時期的に旧式戦艦の更新時期が来ており、ロンドン軍縮会議の結果次第では建造を開始する段取りであったが、対独関係悪化によって財源は東方の守りへ偏りつつあり、海軍予算はしわ寄せを受けていたのだ。また、新型戦車の開発や配備も同様に影響を受け、これも遅れ気味となっていたのだ。そこにイタリアの新戦艦建造計画とドイツの襲撃艦建造進捗による脅威が増したことで限られた予算配分に苦労することとなったのだ。
イタリアもまた世界恐慌の影響は限定的であった。ゼロではないが、そもそもイタリア経済界、証券市場は欧州大戦後から継続して混乱が続いておりアメリカでの株価暴落の影響が出ないほどの低迷ぶりであった。とは言え、全く影響がないわけではなく、一部企業の破綻はあり、これに対しムッソリーニ政権は産業の合理化、統制による統廃合を進めることで企業規模の拡大と財務体質の強化を実施した。また、ファシスト党一党独裁完成によって共産主義者が国外脱出したことでストライキなどが解消され国内経済への不穏分子は一掃され、公共事業を中心とした国土改造を強力に推し進めることが出来るようになっていたのだ。
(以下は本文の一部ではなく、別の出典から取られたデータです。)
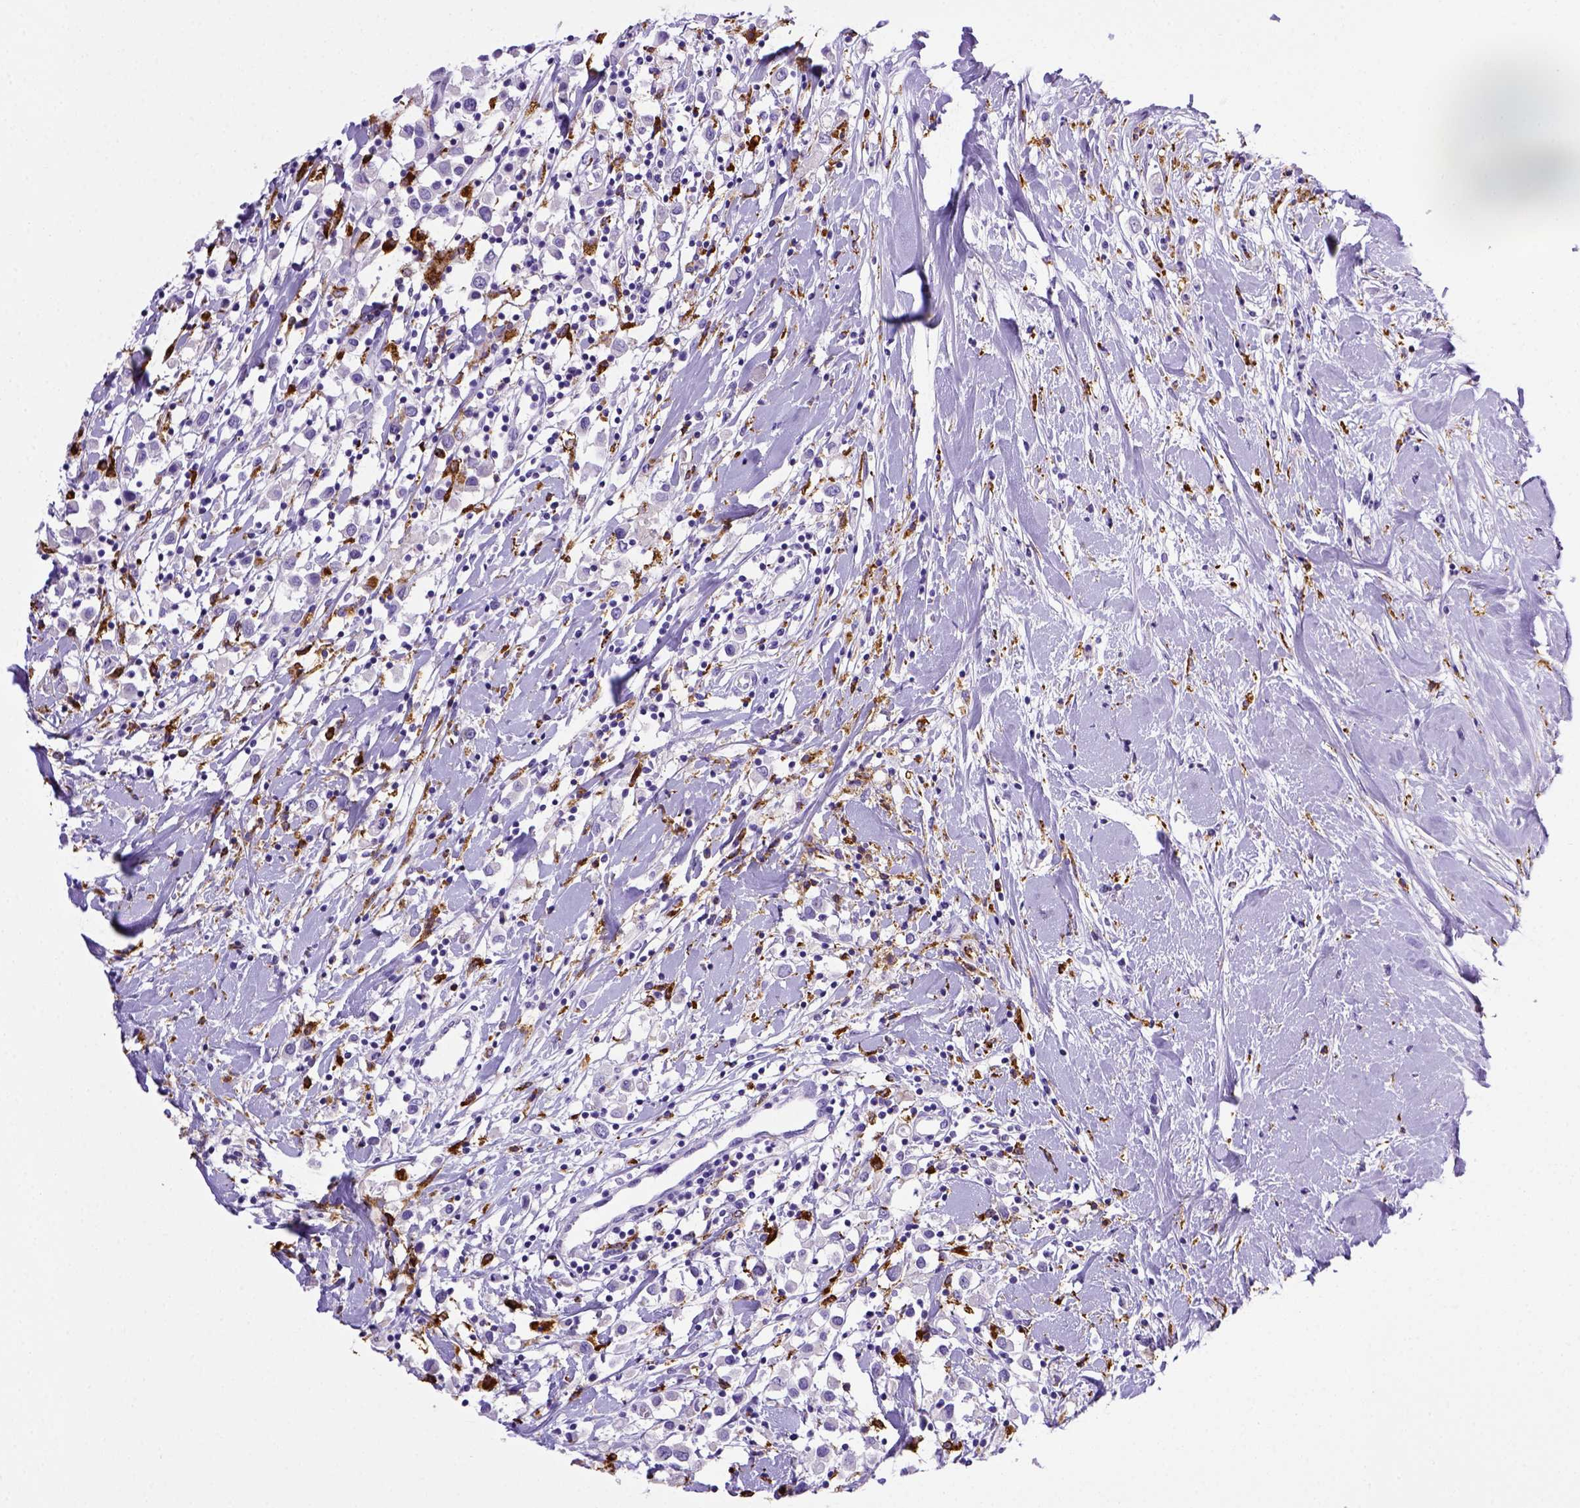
{"staining": {"intensity": "negative", "quantity": "none", "location": "none"}, "tissue": "breast cancer", "cell_type": "Tumor cells", "image_type": "cancer", "snomed": [{"axis": "morphology", "description": "Duct carcinoma"}, {"axis": "topography", "description": "Breast"}], "caption": "Image shows no protein staining in tumor cells of breast cancer tissue.", "gene": "CD68", "patient": {"sex": "female", "age": 61}}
また、新型戦艦の建造計画によって北部のいくつかの造船メーカーや重工業は総力を挙げてこれに参画し、同時にベネチア~トリエステで開業した高速鉄道のミラノ・トリノ方面への延伸を公共事業として開始したことで首相ベニート・ムッソリーニと国民経済大臣ジュゼッペ・ベッルッツォの目論見は概ね達した。北部の工業化の発展が進めばアペニン山脈を越えてローマやジェノバ、ラスペツィアに高速鉄道の延伸が可能となる。
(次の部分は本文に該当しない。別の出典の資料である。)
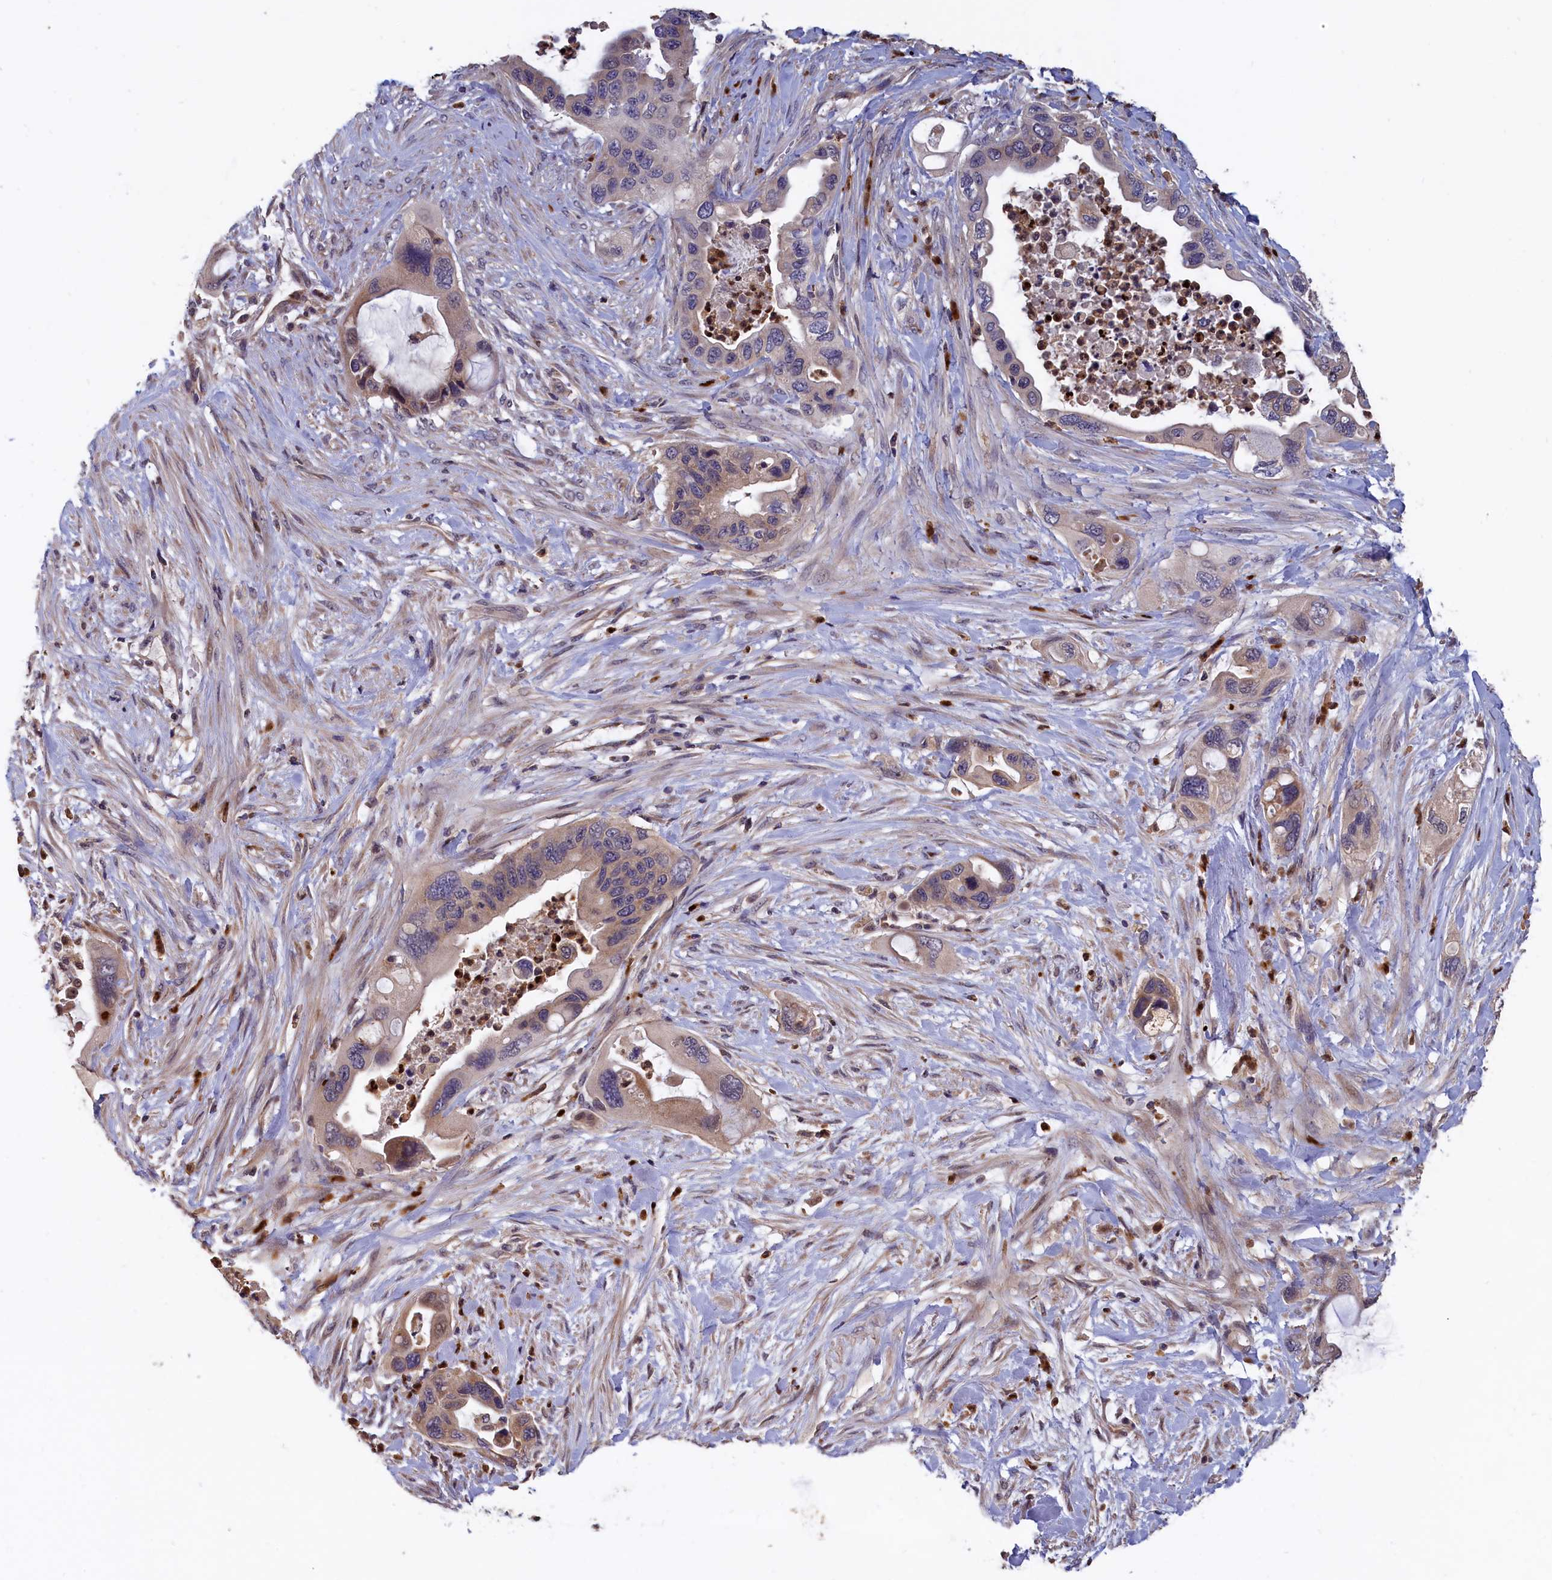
{"staining": {"intensity": "weak", "quantity": ">75%", "location": "cytoplasmic/membranous"}, "tissue": "pancreatic cancer", "cell_type": "Tumor cells", "image_type": "cancer", "snomed": [{"axis": "morphology", "description": "Adenocarcinoma, NOS"}, {"axis": "topography", "description": "Pancreas"}], "caption": "Protein expression analysis of human adenocarcinoma (pancreatic) reveals weak cytoplasmic/membranous staining in about >75% of tumor cells.", "gene": "EPB41L4B", "patient": {"sex": "female", "age": 71}}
ムッソリーニ政権は急成長を遂げる大日本帝国に鉄道官僚や鉄道会社を中心とする視察団を派遣し自国の国土改造に役立てようと考えていたのだ。28年度中に視察団が来日したが、彼らにとって誤算だったのは大日本帝国が鉄道省に強大な権限を有し、そこに土木機械やトラックなどを集中運用し機械化した鉄道建設を行っていたことだった。
これによって大日本帝国との違いを痛感させられたムッソリーニは土木機械の国産化を進めることを計画したがすぐにストップがかかった。彼らの自動車生産能力では実質的に不可能だったからだ。